Embora não caracterize um contexto de fome propriamente dito, o aumento do consumo de alimentos menos saudáveis por conta da inflação dos alimentos no país revela um cenário de insegurança alimentar leve a moderada, segundo observa o professor da Universidade Federal do Paraná (UFPR) e pesquisador da Rede Brasileira de Pesquisa em Soberania e Segurança Alimentar e Nutricional (PENSSAN), Nilson de Paula.

Segundo pesquisa conduzida pela Rede PENSSAN em dezembro do ano passado, 34,7% da população brasileira se enquadrava nessas condições, agravada nos casos de famílias em que predomina o emprego informal ou em situações de desemprego.

“Qual é o desdobramento disso no contexto da pandemia? É que, com a redução da renda, com o desemprego, que já vem aumentando desde antes da pandemia, isso começa a fazer vítimas no âmbito da classe média.
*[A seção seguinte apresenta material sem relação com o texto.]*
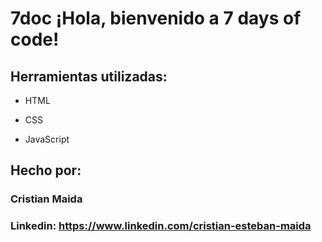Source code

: # 7doc ¡Hola, bienvenido a 7 days of code!

## Herramientas utilizadas:

* HTML

* CSS

* JavaScript

## Hecho por:

### Cristian Maida

### Linkedin: https://www.linkedin.com/cristian-esteban-maida
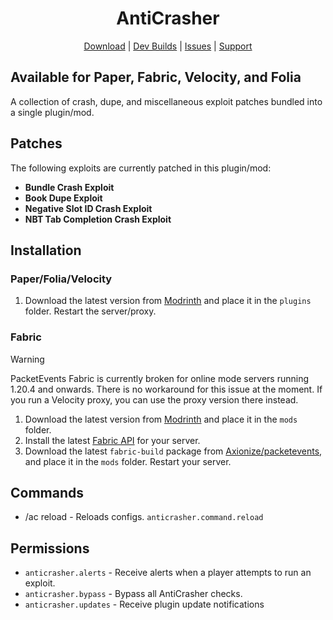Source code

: <div align="center">
    <h1>AntiCrasher</h1>
    <div>
        <a href="https://modrinth.com/plugin/anticrasher/versions">Download</a>
        <span> | </span>
        <a href="https://github.com/smashyalts/AntiCrasher/actions/workflows/ci.yml?query=branch%3Adev+is%3Asuccess">Dev Builds</a>
        <span> | </span>
        <a href="https://github.com/smashyalts/AntiCrasher/issues">Issues</a>
        <span> | </span>
        <a href="https://discord.gg/FJ3EVbA25d">Support</a>
    </div>
</div>

## Available for Paper, Fabric, Velocity, and Folia
A collection of crash, dupe, and miscellaneous exploit patches bundled into a single plugin/mod.

## Patches
The following exploits are currently patched in this plugin/mod:
- **Bundle Crash Exploit**
- **Book Dupe Exploit**
- **Negative Slot ID Crash Exploit**
- **NBT Tab Completion Crash Exploit**

## Installation
### Paper/Folia/Velocity
1. Download the latest version from [Modrinth](https://modrinth.com/plugin/anticrasher/versions?l=spigot&l=purpur&l=paper&l=bukkit&l=folia) and place it in the `plugins` folder. Restart the server/proxy.

### Fabric
>[!WARNING]
> PacketEvents Fabric is currently broken for online mode servers running 1.20.4 and onwards.
> There is no workaround for this issue at the moment. If you run a Velocity proxy, you can use the proxy version there instead.

1. Download the latest version from [Modrinth](https://modrinth.com/plugin/anticrasher/versions?l=fabric) and place it in the `mods` folder.
2. Install the latest [Fabric API](https://modrinth.com/mod/fabric-api/versions) for your server.
3. Download the latest `fabric-build` package from [Axionize/packetevents](https://github.com/Axionize/packetevents/actions/workflows/gradle-publish.yml?query=branch%3Afix%2Ffabric-events+is%3Asuccess), and place it in the `mods` folder. Restart your server.

## Commands
- /ac reload - Reloads configs. `anticrasher.command.reload`

## Permissions
- `anticrasher.alerts` - Receive alerts when a player attempts to run an exploit.
- `anticrasher.bypass` - Bypass all AntiCrasher checks.
- `anticrasher.updates` - Receive plugin update notifications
A gente começa a ver que a insegurança alimentar começa a andar junto com o empobrecimento, com a redução e a precarização das condições de vida”, ressalta o pesquisador ao lembrar que o aumento do consumo de alimentos ultraprocessados também está relacionado a outros fatores de mercado.

Não à toa, o segmento tem sido a principal aposta da indústria de carnes, observa o professor da USP e da FGV, Marcos Fava Neves. “Como eles já têm marca, força de venda e acesso a canais internacionais, os frigoríficos têm um ativo inutilizado que é toda essa infraestrutura sendo usada apenas para carne. Então, esse é um movimento natural”, pontua Neves.

No mercado interno, o professor e consultor em agronegócios destaca que a aposta dessas empresas está, sim, relacionada ao cenário de perda de poder de compra da população. “Com isso, amplia-se também a linha de produtos e, havendo migração do consumidor para uma ou outra categoria mais barata, continua dentro da mesma empresa”, explica o professor. 

Maior produtora mundial de hambúrguer, a Marfrig também sentiu esse aumento de consumo, registrando crescimento de 61% nas vendas de enlatados e industrializados.

“Boa parte desses enlatados e produtos industrializados que normalmente eram direcionados à exportação começaram também a ter um consumo a nível de Brasil. Numa tentativa que a gente fez aproveitando o crescimento do consumo a partir do auxílio emergencial, direcionamos enlatados para o mercado interno e isso teve um crescimento”, revelou o diretor-presidente da companhia, Miguel Gularte, ao prever um cenário semelhante este ano no país.

A Revista Globo Rural procurou a Associação Brasileira da Indústria de Alimentos (Abia) para entender como a pandemia afetou a venda de alimentos ultraprocessados, mas a instituição, em nota enviada à reportagem, não comentou sobre o assunto.

A entidade afirmou apenas que as “categorias que mais cresceram em 2020 foram justamente as de alimentos utilizados para o preparo das refeições nos lares, como arroz, farinha de trigo, açúcar, leite UHT, óleo de soja, macarrão, carne de frango e carne suína” e destacou a essencialidade do setor durante a pandemia.

A Abia não abordou os impactos da pandemia na qualidade da alimentação dos brasileiros nem como a perda de renda afetou o consumo das populações mais vulneráveis. Por outro lado, destacou o aumento nos custos de produção da indústria.